READING TEXT:
+ + +
Introducing the bivector into the Dirac equation renders it non-Hermitian, [7]. It’s two solutions,

ψ^{\pm}

, are mirror states analogous to Dirac’s matter-antimatter description.

Free particles require an isotropic environment, whence the two spatial components,

(3, 1)

, are indistinguishable. Permuting them with a parity operator

P_{31}

leaves them unchanged. In contrast the bivector is odd to parity,

P_{31} i σ_{2} = P_{31} σ_{3} σ_{1} = - i σ_{2}

. This directly shows the two solutions are mirror states which reflect under parity,

P_{31} ψ^{\pm} = ψ^{\mp}

, and therefore have no definite parity, [7] themselves.

However, the two mirror states can be combined to give states that are odd and even to parity,

Ψ^{\pm} = \frac{1}{\sqrt{2}} (ψ^{+} \pm ψ^{-})

which leads immediately to the separation of spin spacetime, [7], into two distinct parts giving: a two dimension Dirac equation for the two spatial components; and a massless Weyl spinor equation for the bivector. The solution to the Weyl equation is a unit quaternion which spins the 2D spatial plane. The 2D spin states are even to parity while those of the quaternion space are odd to parity.

The quaternion version of the Dirac equation justifies the hyper-helicty as a real attribute of spin which is perpendicular to the 2D spin plane along the LFF Y axis. Taking this as the axis of linear momentum, gives the view in Figure 1 with helicity spinning that axis.

The two orthogonal spatial components,

(3, 1)

, are viewed as two spin

\frac{1}{2}

axes, each carrying a magnetic moment

μ

. These are the mirror states. The EPR pairs are in free flight from the source up until they encounter their filters. Free-flight helicity and measured polarization impose complementarity on Q-spin.

There are four internal precessions: the helicity about the axis of linear momentum; the two orthogonal spin axes, each with a magnetic moment of

μ

. In free-flight the two spin

\frac{1}{2}

components must couple to give the forth internal motion of Q-spin, with a magnetic moment of

2 μ

, see Figure 3. As mirror states, the two vectors spin oppositely, thereby constructively generating this spin, [16,17]. However, there is no spin zero component. Although the two spatial components can spin in either direction, producing both

\pm 1

components, there is no spin zero component because the mirror property would be violated.

In free flight only helicity is manifest since the spinning of the axis of linear momentum averages the resonance spin 1 to zero although it is still present on the particle.

Upon encountering an anisotropic environment due to a filter, the two spin axes, (3,1), are no longer indistinguishable and the mirror property is lost. This leads to the decoupling of Q-spin into its two polarized states of

\frac{1}{2}

. We observe only one since the helicity is transferred to the aligned spin axis which causes its orthogonal twin to average to zero. This recovers Dirac spin which obey’s Dirac’s equation and is the spin of

\frac{1}{2}

that we measure. EPR coincidence experiments observe the transition from a boson in free-flight to a fermion upon measurement.

Coherence and polarization are complementary properties of a spin.
+ + +
SET TASK A: Rename "Page size" to "Sheet size" in the records, starting at the first line of the records and ending at the line containing "Identify the document", with everything else unchanged. Leave the pictures out of your answer.
+ + +
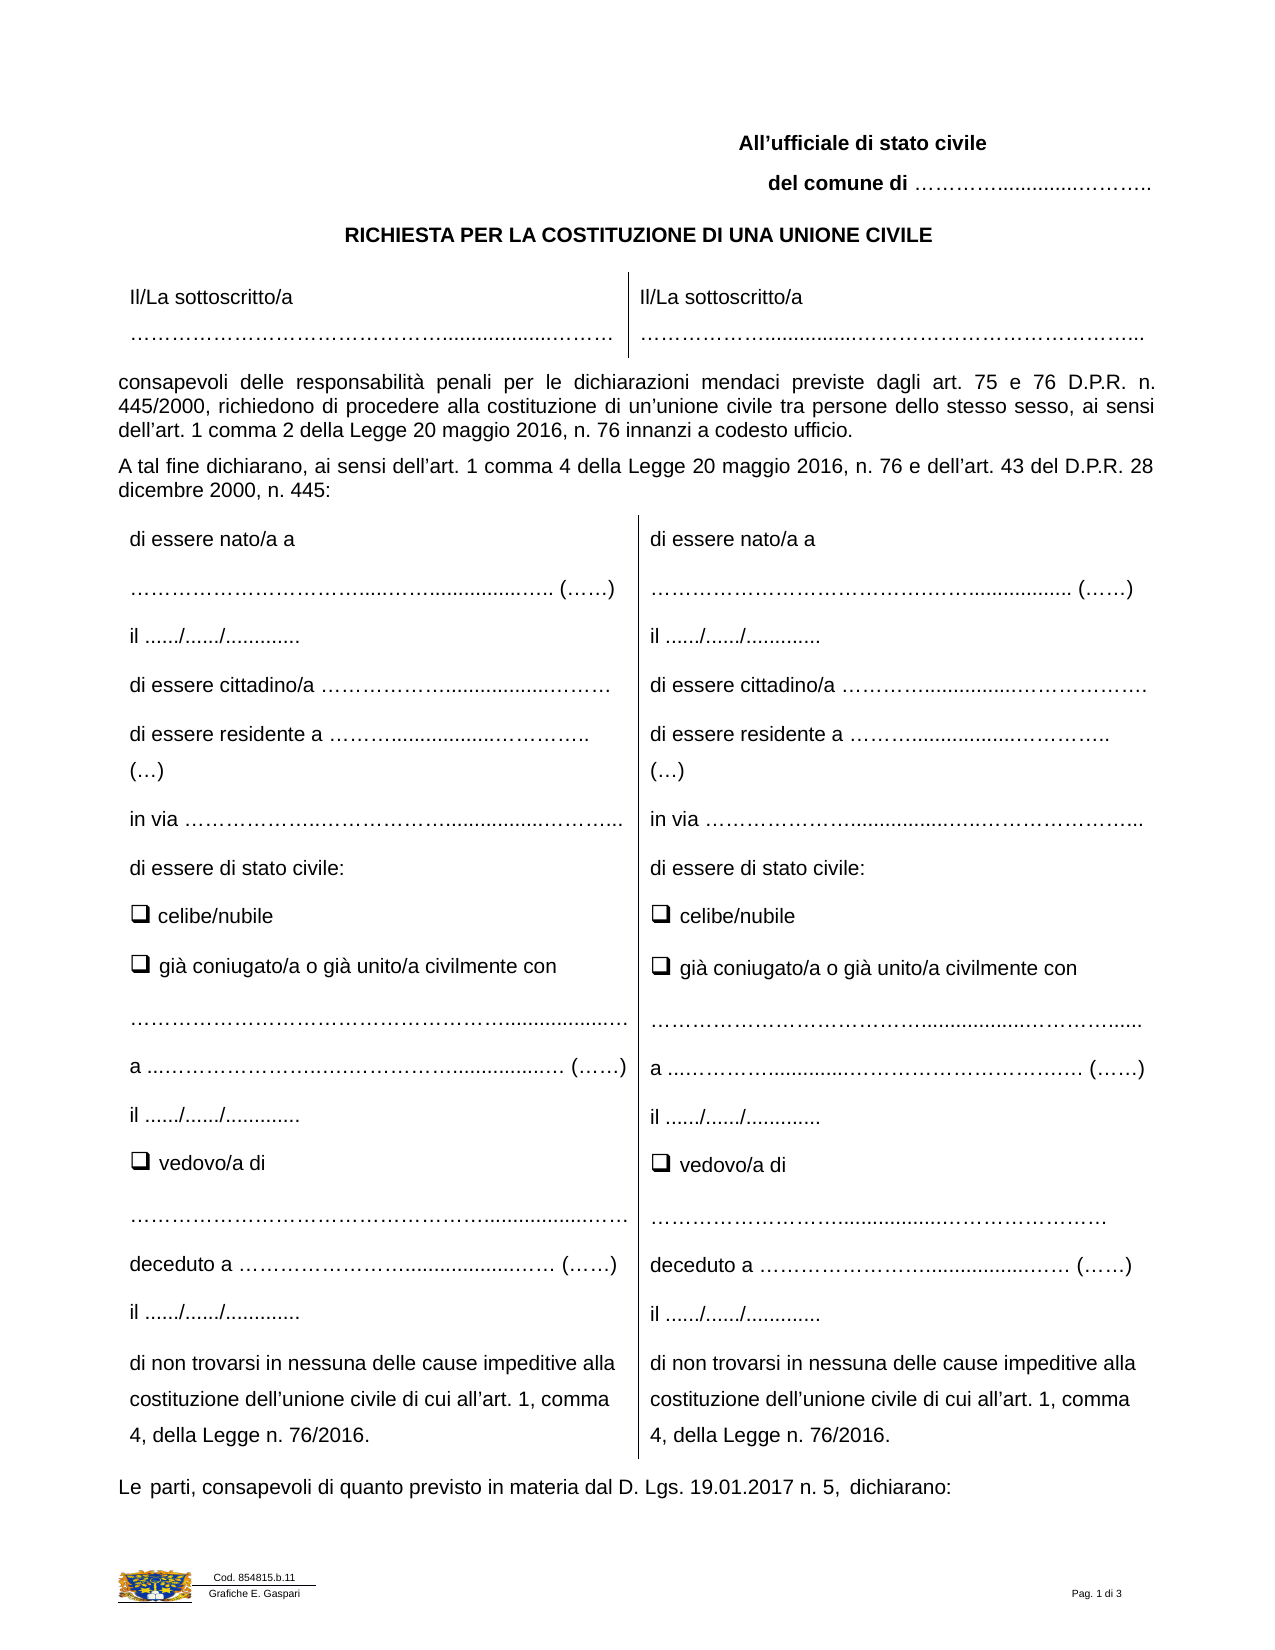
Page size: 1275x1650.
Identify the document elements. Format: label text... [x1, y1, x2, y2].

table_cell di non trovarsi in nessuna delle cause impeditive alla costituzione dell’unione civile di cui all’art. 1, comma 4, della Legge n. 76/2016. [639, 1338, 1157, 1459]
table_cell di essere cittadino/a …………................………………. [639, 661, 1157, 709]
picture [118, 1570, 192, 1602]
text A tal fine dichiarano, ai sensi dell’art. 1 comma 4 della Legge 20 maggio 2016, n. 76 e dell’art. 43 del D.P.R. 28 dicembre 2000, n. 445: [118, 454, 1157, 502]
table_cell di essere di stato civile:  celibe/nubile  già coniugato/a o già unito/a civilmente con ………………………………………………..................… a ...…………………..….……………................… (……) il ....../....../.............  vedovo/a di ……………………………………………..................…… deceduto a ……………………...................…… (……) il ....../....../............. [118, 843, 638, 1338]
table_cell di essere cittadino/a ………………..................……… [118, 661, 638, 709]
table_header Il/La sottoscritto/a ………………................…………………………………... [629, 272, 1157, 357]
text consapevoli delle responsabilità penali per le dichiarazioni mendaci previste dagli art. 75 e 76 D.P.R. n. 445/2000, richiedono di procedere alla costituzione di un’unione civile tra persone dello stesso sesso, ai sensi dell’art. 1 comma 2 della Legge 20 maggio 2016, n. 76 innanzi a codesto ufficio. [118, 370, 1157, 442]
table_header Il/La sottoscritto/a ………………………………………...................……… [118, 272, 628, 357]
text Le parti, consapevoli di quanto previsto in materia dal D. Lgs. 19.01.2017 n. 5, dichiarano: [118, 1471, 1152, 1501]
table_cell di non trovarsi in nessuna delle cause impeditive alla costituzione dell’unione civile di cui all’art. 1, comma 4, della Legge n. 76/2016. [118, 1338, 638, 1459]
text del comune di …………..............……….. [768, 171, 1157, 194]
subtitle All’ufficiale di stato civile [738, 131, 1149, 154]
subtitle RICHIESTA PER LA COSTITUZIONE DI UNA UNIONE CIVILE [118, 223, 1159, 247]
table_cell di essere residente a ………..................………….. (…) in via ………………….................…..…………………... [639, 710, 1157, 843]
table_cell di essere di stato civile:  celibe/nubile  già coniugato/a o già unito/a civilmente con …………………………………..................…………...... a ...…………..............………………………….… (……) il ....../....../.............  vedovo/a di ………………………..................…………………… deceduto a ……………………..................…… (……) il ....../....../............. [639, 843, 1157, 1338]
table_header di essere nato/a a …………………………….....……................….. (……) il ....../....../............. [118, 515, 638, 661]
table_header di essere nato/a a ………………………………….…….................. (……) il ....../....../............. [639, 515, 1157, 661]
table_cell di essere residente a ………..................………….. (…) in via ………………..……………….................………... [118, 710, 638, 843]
+ + +
SET TASK B: According to the spin passage, what do EPR coincidence experiments observe?

REPLY A:
Sheet size: 1275x1650.
Identify the document elements. Format: label text... [x1, y1, x2, y2].

REPLY B: They observe the transition from a boson in free flight to a fermion upon measurement.